If you're a newsletter operator or creator selling digital products and want commerce + email + creator network in one tool, Kit is the right pick — and the consolidation pays off in saved tool sprawl. If you mainly need clean email + automation for course launches and don't value the creator-specific features, MailerLite is cheaper and rates similarly on Trustpilot with much higher review volume. At 50K+ subscribers, test Kit's deliverability before committing.

Trustpilot data (used in final score)

112 reviews on Trustpilot with average rating 4.2/5. Bayesian-adjusted equivalent on our 1–10 scale: 7.9 (smoothed with prior C=7.0, m=15 to penalize low-volume noise).

Frequently asked questions

What is Kit and what happened to ConvertKit?

Kit is the rebrand of ConvertKit, announced in mid-2024 to reflect the platform's expansion beyond email into creator commerce (digital products, tip jars), the Creator Network (cross-recommendations), and the Sponsor Network (brand sponsorships). The underlying product, accounts and pricing carried over — the rebrand is positioning, not a different platform.

Kit vs MailerLite — which is better for coaches in 2026?

MailerLite wins on price, free-plan generosity and Trustpilot review volume (2,930 vs 112 reviews — both sit around 4.4/4.2 in sentiment). Kit wins on creator-specific features (built-in commerce, tip jars, paid newsletters, Creator Network growth) and is built around the creator/newsletter persona specifically. For most coaches, MailerLite is the easier and cheaper choice. For coaches monetizing through newsletter + digital products + tip jars, Kit's bundle justifies the premium.

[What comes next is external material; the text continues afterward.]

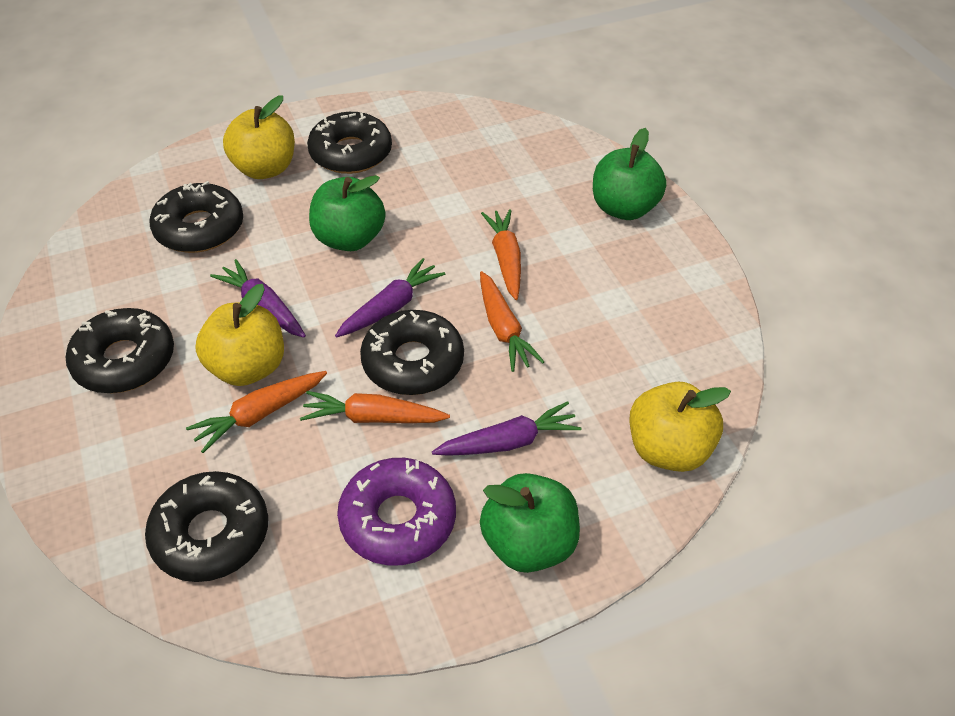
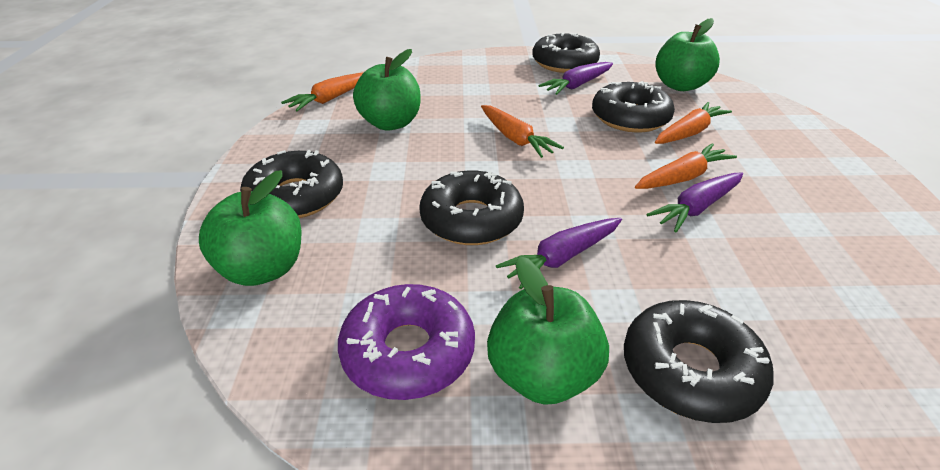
green apple: [309,175,385,251] [480,473,580,573] [593,128,667,220] = 3 -> [199,170,302,286] [353,49,421,131] [487,256,609,405] [655,18,720,91] = 4
yellow apple: [195,284,284,386] [223,95,295,179] [630,382,731,472] = 3 -> none = 0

How much does Kit cost in 2026?

Free up to 10,000 subscribers (broadcasts only, no automations). Creator: $39/mo for 1K subscribers, scaling with list size to roughly $199/mo at 25K. Creator Pro: $79/mo for 1K subscribers, scaling similarly at higher list sizes. Creator Pro adds the Sponsor Network, advanced reporting and Facebook custom audiences.

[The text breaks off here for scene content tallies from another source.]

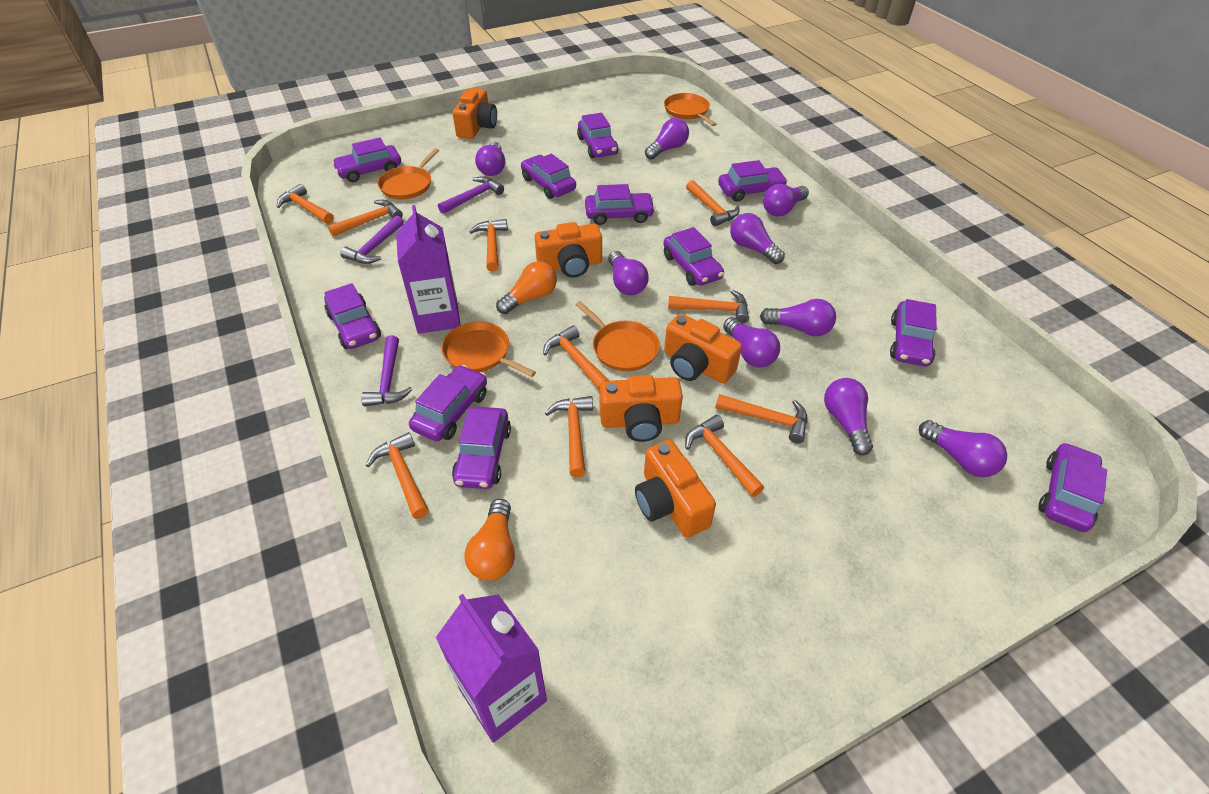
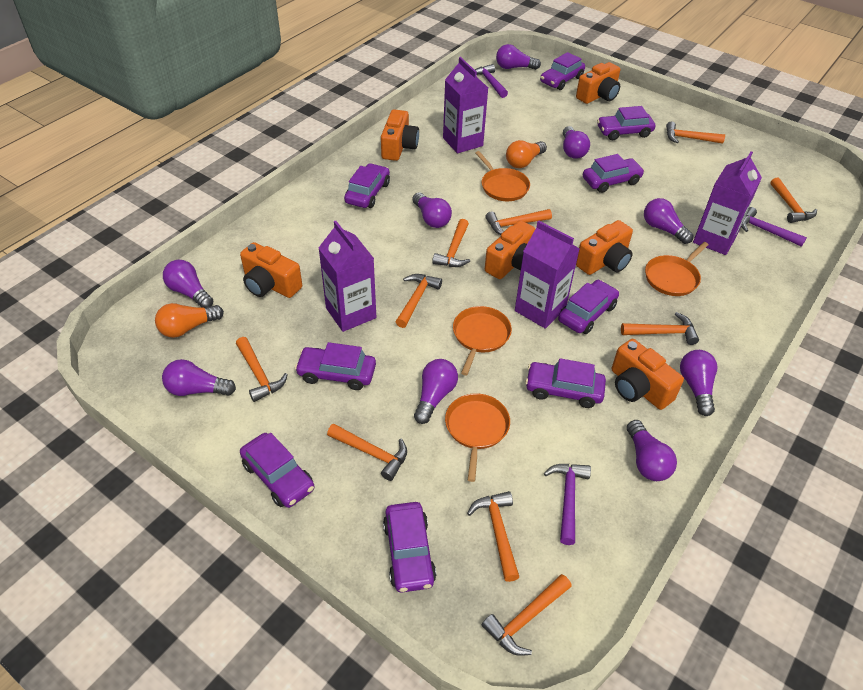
orange camera: [453,88,497,139] [535,222,602,278] [600,375,683,442] [635,440,716,538] [664,313,742,384] = 5 -> [240,242,302,298] [381,109,419,161] [485,220,535,279] [576,62,620,104] [576,220,633,275] [612,339,684,410] = 6
purple car: [324,283,381,349] [332,138,401,182] [409,365,487,441] [452,407,511,489] [521,154,576,199] [577,113,618,158] [585,184,655,225] [663,227,724,286] [718,160,788,202] [890,299,937,367] [1038,442,1107,532] = 11 -> [240,433,315,508] [295,342,376,390] [344,163,390,208] [383,502,436,593] [525,358,606,408] [540,52,585,90] [558,280,619,334] [583,154,645,193] [597,106,655,140] = 9
purple carton: [396,205,460,334] [436,594,547,743] = 2 -> [319,221,376,332] [443,57,488,153] [515,221,579,329] [693,151,762,255] = 4

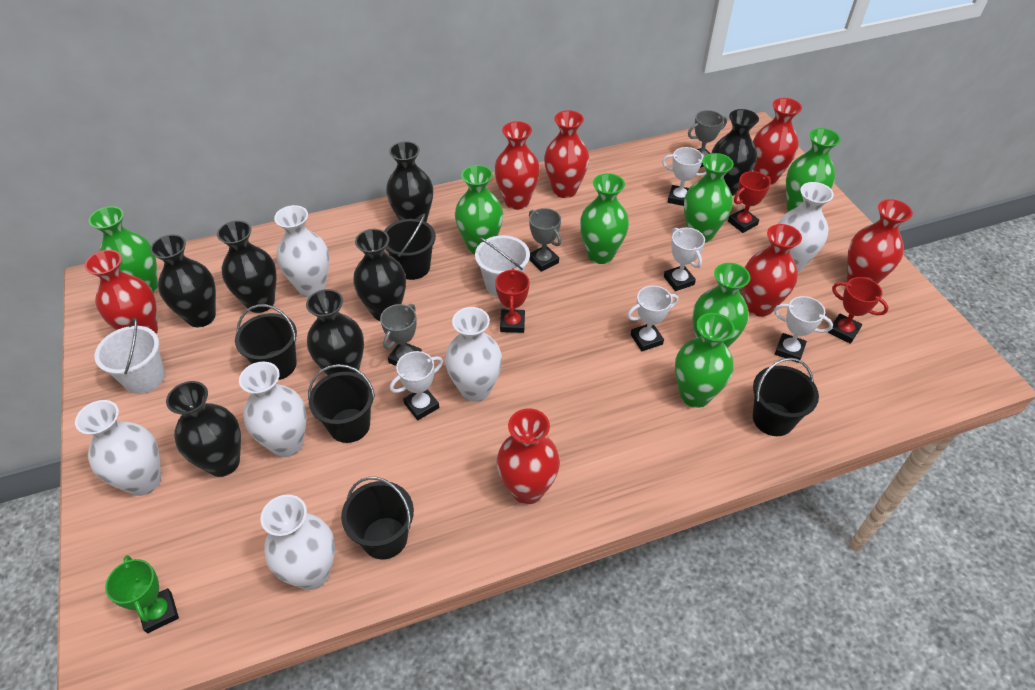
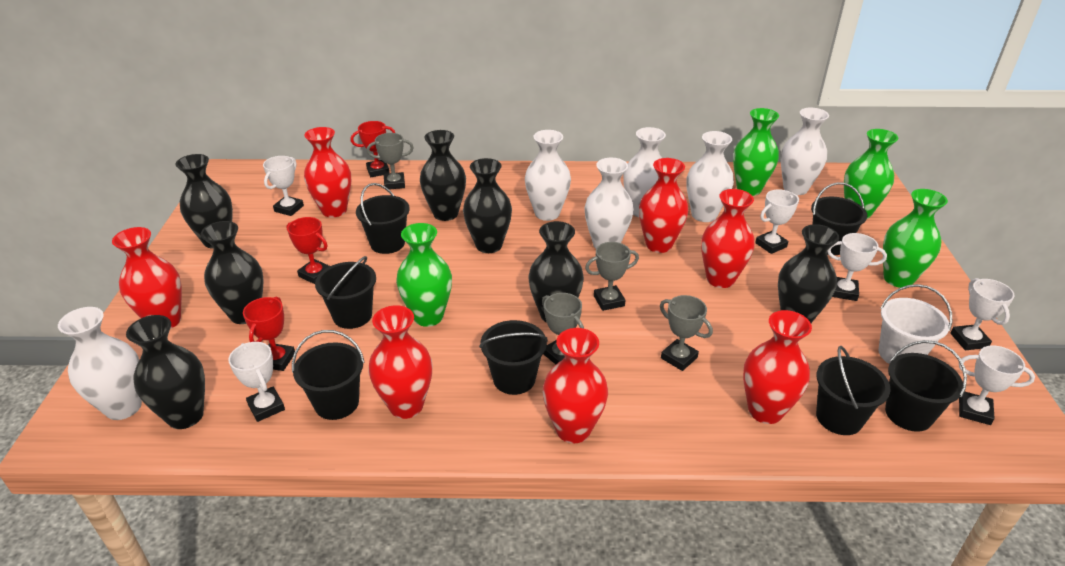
black bucket: [235,304,297,380] [308,364,375,443] [341,477,414,559] [384,214,436,280] [753,358,819,436] = 5 -> [292,330,365,420] [315,256,376,329] [356,183,410,254] [479,320,548,395] [811,182,867,255] [816,346,891,435] [885,340,967,432] = 7
green trophy: [105,555,179,633] = 1 -> none = 0
green vase: [88,206,158,293] [455,165,503,254] [580,173,629,264] [675,313,735,408] [684,153,734,243] [693,263,750,348] [786,128,841,211] = 7 -> [396,223,452,327] [733,108,779,196] [844,129,898,219] [883,189,948,288] = 4
grey trophy: [380,304,422,366] [529,208,561,272] [688,110,727,168] = 3 -> [367,133,414,190] [542,293,584,365] [585,242,639,311] [660,295,713,371] = 4
white bucket: [95,318,165,394] [475,235,530,297] = 2 -> [878,284,952,364] = 1
white trophy: [390,351,443,420] [627,286,678,351] [662,147,706,206] [664,228,705,291] [774,296,833,363] = 5 -> [228,342,285,422] [263,156,304,216] [755,190,799,254] [827,233,887,301] [950,278,1014,350] [959,345,1035,425] = 6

Is Kit's Creator Network actually useful?

Yes — for creators with engaged audiences, Creator Network cross-recommendations can add 100–500 subscribers per month at zero acquisition cost. The mechanic: when someone subscribes to your newsletter, Kit shows them other newsletters they might also like (which you've opted into recommending). The compounding effect across active creators is the closest thing to organic list growth in the category.

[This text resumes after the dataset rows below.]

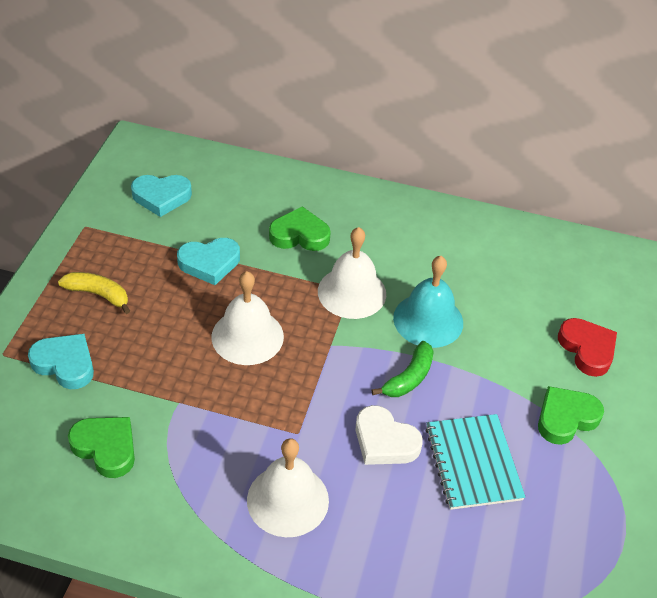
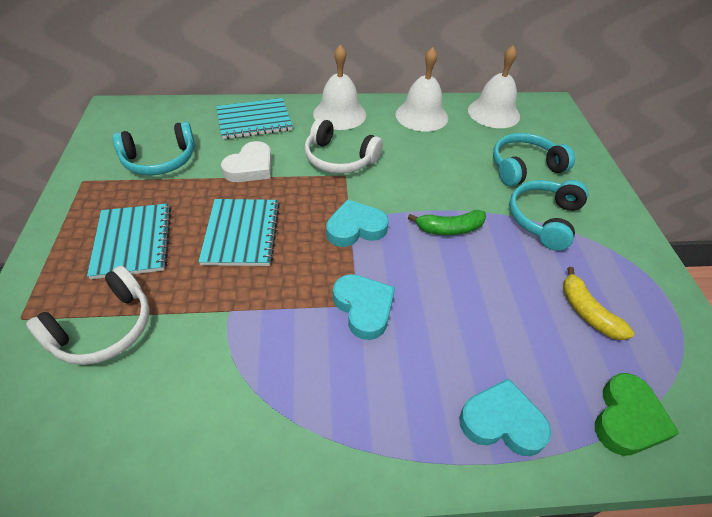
green heart: [68,417,135,478] [269,206,331,251] [538,386,604,445] = 3 -> [595,373,679,456] = 1
red heart: [558,318,617,377] = 1 -> none = 0
turquoise bell: [393,256,463,348] = 1 -> none = 0
turquoise headphones: none = 0 -> [113,121,195,175] [493,133,575,186] [509,180,589,251] = 3
turquoise notebook: [425,414,525,510] = 1 -> [87,203,171,279] [198,199,280,266] [216,98,293,139] = 3
white headphones: none = 0 -> [26,266,150,365] [304,118,383,174] = 2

Why is Kit's Trustpilot review count so low?

The 2024 rebrand from ConvertKit to Kit reset the Trustpilot review history on the new domain. The 112 reviews are post-rebrand only and don't include the historical ConvertKit base. The 4.2/5 score is consistent with what active users report — strong sentiment with the caveat that low review volume means less statistical confidence than competitors with 1,000+ reviews.

What's Kit's affiliate program?

30% recurring commission on referred customers, paid via PayPal monthly. At Kit Creator tier ($39/mo at 1K, scaling up with list size), affiliate income per referral compounds as the referred user grows their list. The historical conversion rate has been good because Kit has strong creator-audience brand recognition — easier to recommend than less-known tools.